100 gramos de grosellas rojas suministran 45 calorías, 8 gramos de azúcares y 4 gramos de fibra. Su alto aporte de potasio tiene importantes propiedades diuréticas, esenciales para el buen funcionamiento de los riñones. El zumo de grosella se ha utilizado tradicionalmente para bajar la fiebre.
Su sabor ácido hace de estas frutas la mejor elección para hacer confituras, mermeladas y jarabes, productos perfectos para degustar en tostadas, o bien para aderezar postres más elaborados.

Madroño
Fruta que forma parte de la simbología de Madrid, los madroños no son tan sabrosos ni aromáticos como otras frutas del bosque degustadas al natural. Se encuentra en casi todas las regiones españolas de modo abundante. A no ser que estén totalmente maduros, aproximadamente en otoño, no se pueden consumir, ya que su sabor es demasiado ácido.
Tienen un excesivo contenido alcohólico, así que hay que tener cuidado al comerlos. Se utilizan fundamentalmente para elaborar licores, vinos frutales, mermeladas y jarabes. Aunque se recurre poco al madroño en pastelería, esta fruta permite elaborar postres originales y con un sabor único. 

Mora
Esta deliciosa baya silvestre puede obtenerse de dos plantas: un arbusto, la zarzamora, que produce frutas muy dulces; y un árbol, la morera, que ofrece moras algo más ácidas. Su mayor valor nutritivo se encuentra en su alto contenido en vitamina E, lo que la convierte en una fruta perfecta para tratar los problemas circulatorios. Como casi todas las frutas del bosque, también dispone de una nada desdeñable cantidad de vitamina C que, como ya hemos mencionado, es esencial para proteger al organismo de agresiones externas y del envejecimiento celular.
100 gramos de moras suministran poco más de 40 calorías, con unas 8 procedentes de materia grasa.

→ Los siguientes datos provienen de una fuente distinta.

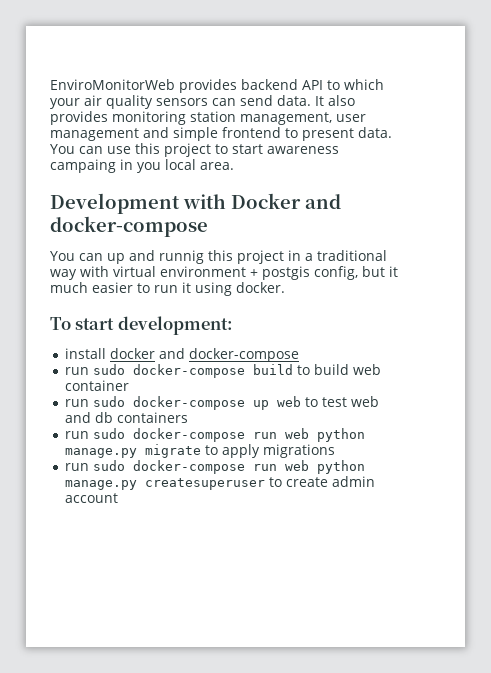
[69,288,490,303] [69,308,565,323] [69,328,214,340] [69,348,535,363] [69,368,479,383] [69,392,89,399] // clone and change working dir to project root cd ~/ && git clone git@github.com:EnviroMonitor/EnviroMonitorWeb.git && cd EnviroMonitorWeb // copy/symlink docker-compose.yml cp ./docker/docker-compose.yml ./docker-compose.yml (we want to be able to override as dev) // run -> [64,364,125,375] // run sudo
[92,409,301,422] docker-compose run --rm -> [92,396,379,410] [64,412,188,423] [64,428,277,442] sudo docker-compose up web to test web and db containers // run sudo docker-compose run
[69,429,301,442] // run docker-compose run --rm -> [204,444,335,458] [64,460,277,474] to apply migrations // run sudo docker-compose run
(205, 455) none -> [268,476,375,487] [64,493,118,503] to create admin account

Posee fibra y azúcares, esenciales para, respectivamente, mejorar el tránsito intestinal y aportar energía al organismo. Entre sus fibras, destaca la pectina, una fibra soluble que ayuda a rebajar los niveles de colesterol.
Los cocineros aprecian mucho esta baya, que se encuentra sin dificultad en las riberas de los ríos de casi toda España. Ideal para preparar mermeladas y compotas, también constituye un manjar en numerosos postres (tartas, mousse, pasteles, charlotas), así como un toque innovador y agridulce en algunos platos salados.